Data for this exercise START

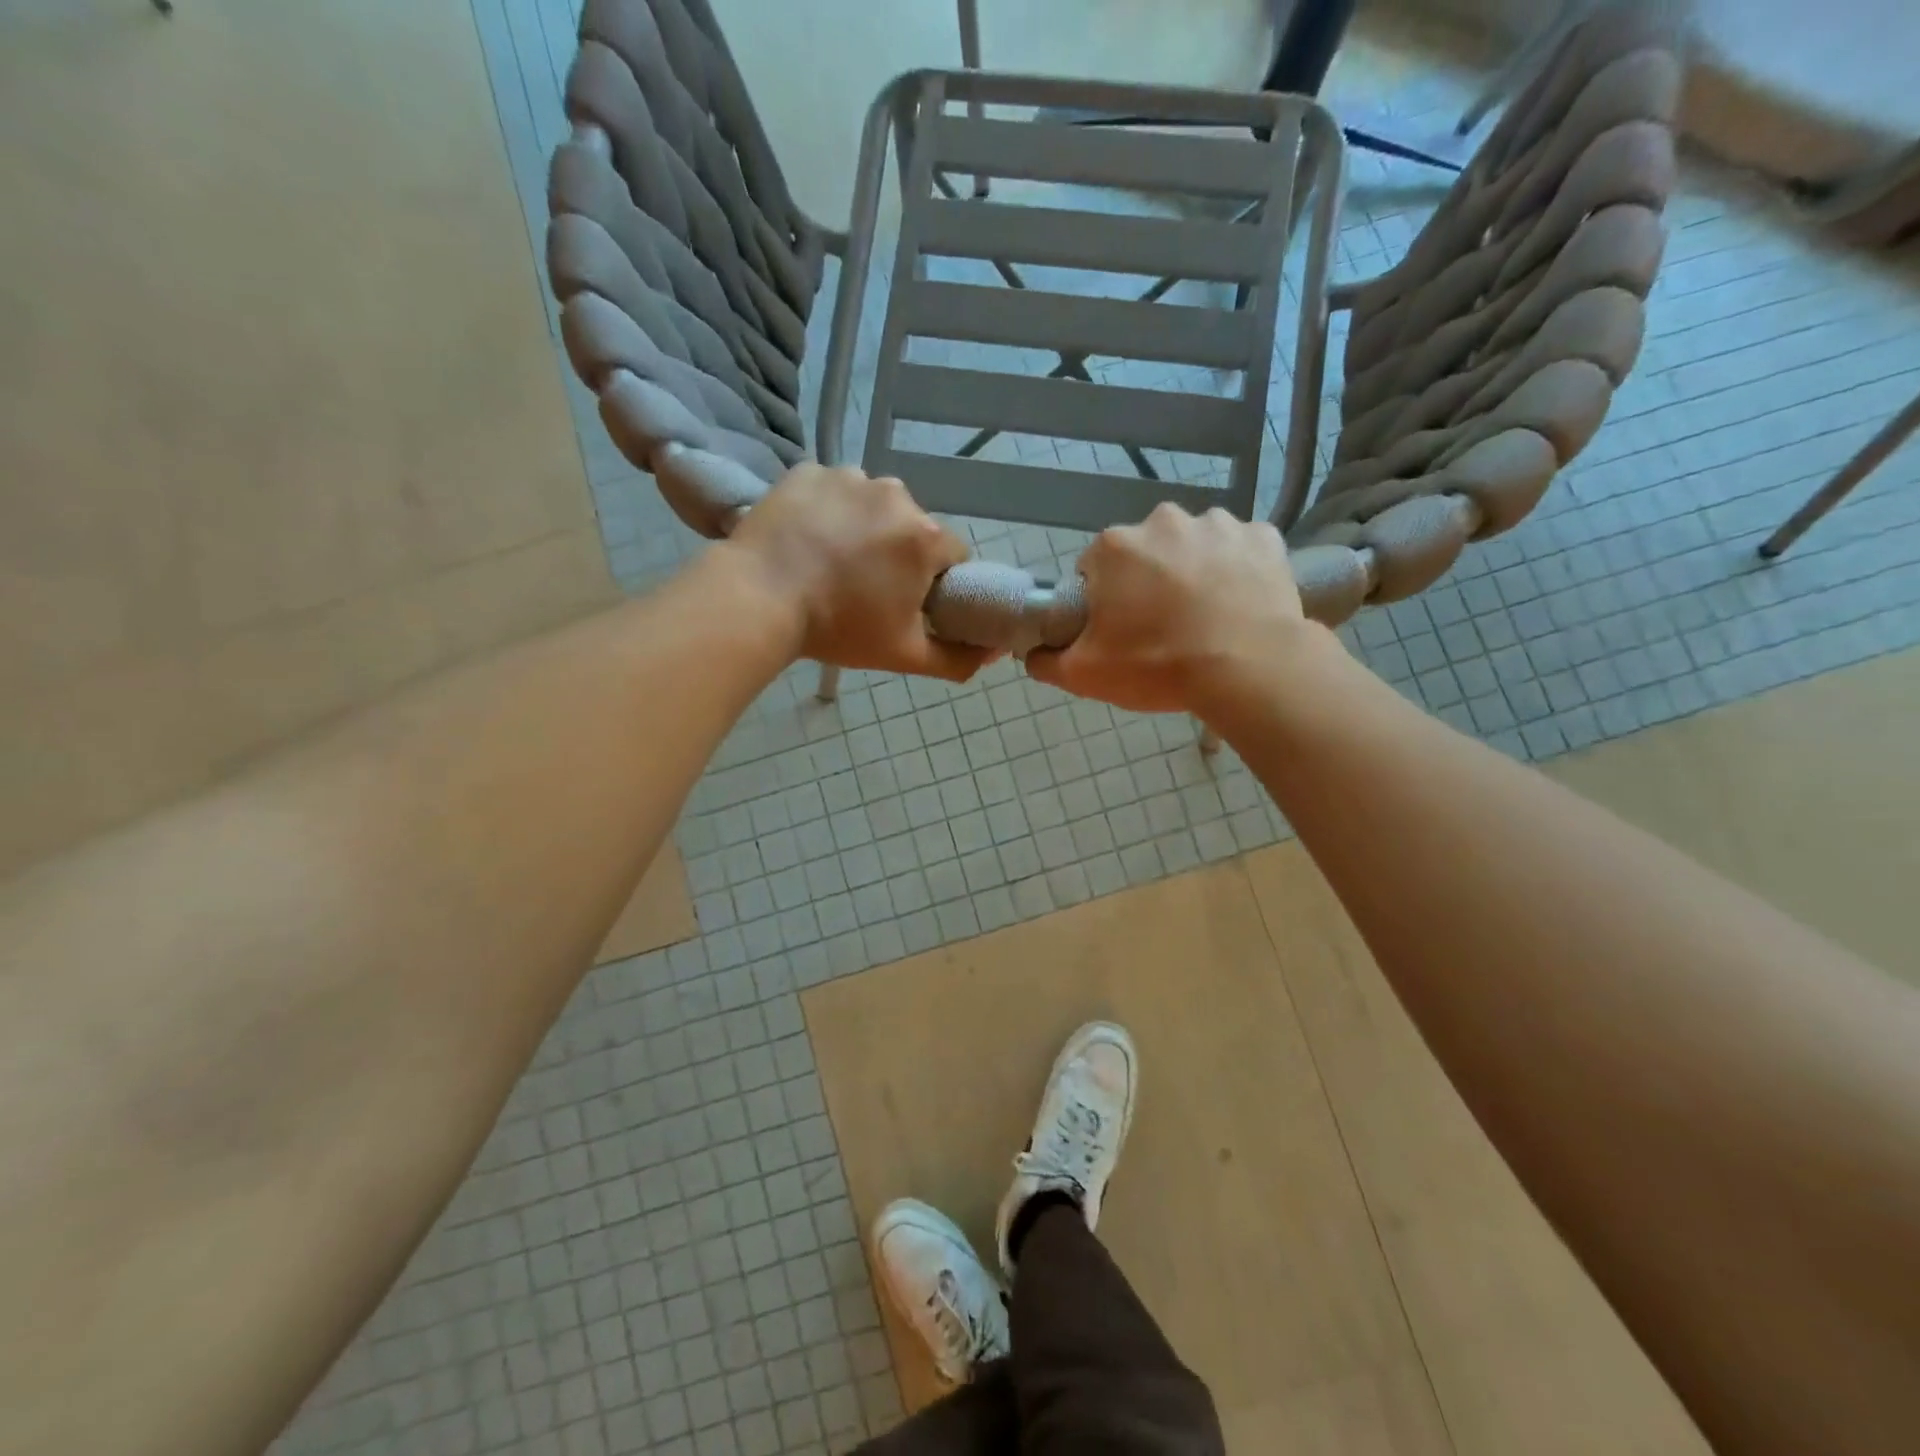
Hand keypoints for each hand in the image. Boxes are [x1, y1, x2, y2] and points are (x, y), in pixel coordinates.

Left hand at [725, 464, 993, 680]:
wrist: (757, 599)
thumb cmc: (838, 628)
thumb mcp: (905, 656)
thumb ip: (957, 659)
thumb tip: (993, 653)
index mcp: (924, 536)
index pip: (952, 556)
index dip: (936, 582)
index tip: (910, 603)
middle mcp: (895, 494)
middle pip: (912, 528)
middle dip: (898, 554)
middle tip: (865, 588)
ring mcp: (848, 476)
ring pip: (872, 506)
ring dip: (863, 529)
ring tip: (831, 562)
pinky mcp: (808, 471)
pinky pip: (832, 491)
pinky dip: (826, 511)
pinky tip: (807, 539)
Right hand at [1026, 505, 1320, 715]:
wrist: (1250, 669)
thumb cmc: (1158, 666)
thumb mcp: (1085, 675)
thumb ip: (1047, 662)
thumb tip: (1033, 654)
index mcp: (1115, 547)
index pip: (1094, 569)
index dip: (1103, 601)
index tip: (1118, 630)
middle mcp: (1164, 520)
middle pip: (1145, 553)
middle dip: (1147, 582)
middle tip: (1161, 628)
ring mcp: (1219, 524)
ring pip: (1193, 547)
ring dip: (1193, 572)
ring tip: (1205, 618)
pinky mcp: (1264, 537)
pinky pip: (1240, 551)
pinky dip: (1237, 571)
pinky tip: (1239, 604)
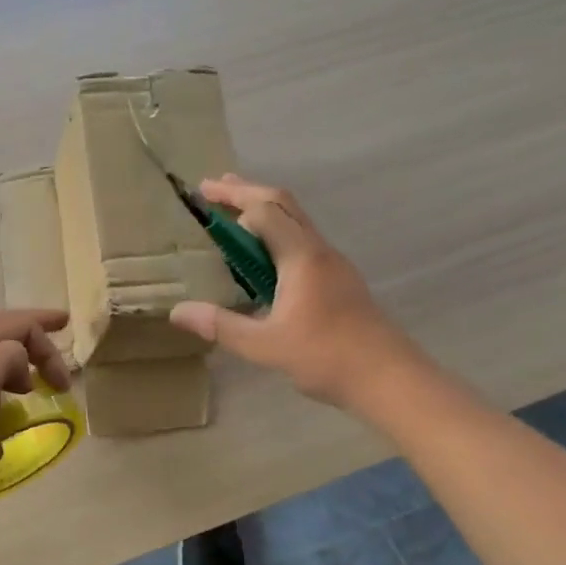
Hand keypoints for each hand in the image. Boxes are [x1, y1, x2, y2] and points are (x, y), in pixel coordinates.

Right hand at [169, 175, 424, 406]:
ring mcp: (333, 264)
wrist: (388, 377)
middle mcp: (319, 251)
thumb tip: (177, 312)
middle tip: (213, 187)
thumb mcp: (265, 346)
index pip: (264, 212)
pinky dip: (278, 232)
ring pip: (297, 221)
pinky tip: (264, 256)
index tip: (203, 196)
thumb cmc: (325, 357)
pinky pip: (303, 241)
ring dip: (264, 210)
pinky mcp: (339, 279)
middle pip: (283, 204)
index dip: (233, 201)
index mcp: (301, 257)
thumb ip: (221, 325)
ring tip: (234, 212)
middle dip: (247, 191)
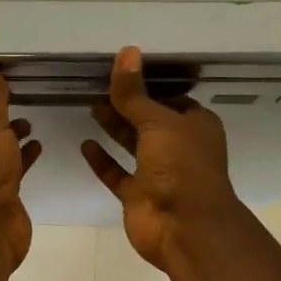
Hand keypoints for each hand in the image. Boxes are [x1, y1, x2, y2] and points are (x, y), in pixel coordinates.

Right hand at [83, 46, 241, 271]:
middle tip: (98, 87)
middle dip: (127, 105)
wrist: (184, 228)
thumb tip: (126, 52)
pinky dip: (103, 160)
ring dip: (114, 128)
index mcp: (195, 126)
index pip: (171, 98)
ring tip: (90, 107)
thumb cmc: (181, 167)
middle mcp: (178, 147)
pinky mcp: (138, 195)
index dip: (149, 86)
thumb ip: (135, 93)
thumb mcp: (158, 122)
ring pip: (133, 145)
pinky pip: (117, 173)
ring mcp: (158, 173)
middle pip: (149, 120)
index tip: (122, 72)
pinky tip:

Data for this exercise END

Work required — Please output, exactly and with no pictures, only the lines from the one containing "middle pip: (283, 204)" through the final line of the records above.

Reply —
middle pip: (283, 204)
index dip: (233, 201)
index mcp: (301, 257)
thumb ip: (221, 325)
ring tip: (234, 212)
middle dip: (247, 191)
Hand keypoints for each hand in the image. Boxes are [x1, y1, x2, y2] and points are (x, y), in pixel coordinates.

Right hand at [83, 46, 241, 271]:
middle tip: (98, 87)
middle dip: (127, 105)
wrist: (184, 228)
thumb tip: (126, 52)
pinky dip: (103, 160)
ring dip: (114, 128)
index mcp: (195, 126)
index pip: (171, 98)
ring tip: (90, 107)
thumb cmc: (181, 167)
middle mcp: (178, 147)
pinky mcp: (138, 195)
index dip: (149, 86)
thumb ip: (135, 93)
thumb mcp: (158, 122)
ring pip: (133, 145)
pinky pip: (117, 173)
ring mcp: (158, 173)
middle pip: (149, 120)
index tip: (122, 72)
pinky tip:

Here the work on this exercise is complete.